Text to read =
# Fishing For Families Inshore & Dive Tournament



## Seegul51 (Oct 1, 2007)

The Gulf Power Transformers and Ronald McDonald House will be putting on its annual inshore fishing and offshore diving tournament. The captains's meeting will be on July 15, and the day of the tournament will be July 16th. The Capt's meeting and Weigh-In will be at the Grand Lagoon Yacht Club. Tournament applications can be picked up at the local Dive shops, Outcast, Grey's Tackle, GLYC, and J&M Tackle. If you have any questions or need any information you can call 850-429-2282 and/or send me a message. Looking forward to seeing you on the water.


----------



## zulubravo34 (Dec 23, 2010)

entry fee?


----------



## Seegul51 (Oct 1, 2007)

*Just a Reminder*

The Gulf Power "Fishing For Families" Tournament is on Saturday July 16th. Has some good money for First place Fish. Entry forms are at all the Dive shops, Outcast, J&M Tackle, and Grays Tackle. Capt's Meeting at the GLYC on Friday night.


----------



## Fishin Ski (Apr 27, 2011)

Anyone know what time the weigh in is for this tournament?


----------



## Cobiacatcher (Sep 30, 2007)

Where are the results?


----------



## Seegul51 (Oct 1, 2007)

*Results*

I will get with the Tournament Director and get the final results, I know there was some good Redfish and Trout caught. Flounder was weak, we had 4 slam entries. Overall the Tournament was down lot because of the weather. Kind of wet and nasty most of the day.


----------

Data excerpt =
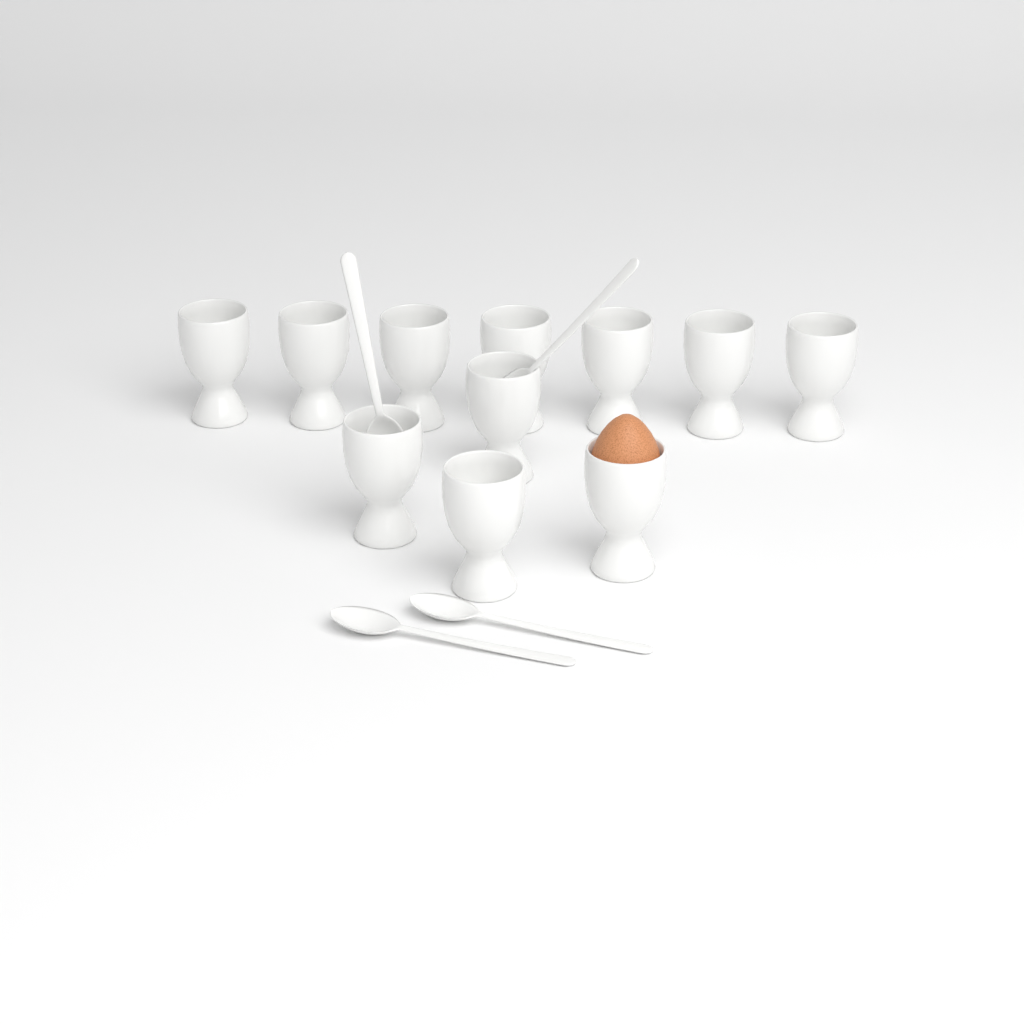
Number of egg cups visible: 11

Set of tasks =
1 > Name every distinct username that posted in the tournament thread.
2 > Reproduce the tournament thread from "# Fishing For" up to and including "on the water.".
The lines above come from a different source than the tournament thread.

Results in order =
1 > Seegul51, zulubravo34, Fishin Ski, Cobiacatcher

2 >
# Fishing For Families Inshore & Dive Tournament



## Seegul51 (Oct 1, 2007)

The Gulf Power Transformers and Ronald McDonald House will be putting on its annual inshore fishing and offshore diving tournament. The captains's meeting will be on July 15, and the day of the tournament will be July 16th. The Capt's meeting and Weigh-In will be at the Grand Lagoon Yacht Club. Tournament applications can be picked up at the local Dive shops, Outcast, Grey's Tackle, GLYC, and J&M Tackle. If you have any questions or need any information you can call 850-429-2282 and/or send me a message. Looking forward to seeing you on the water.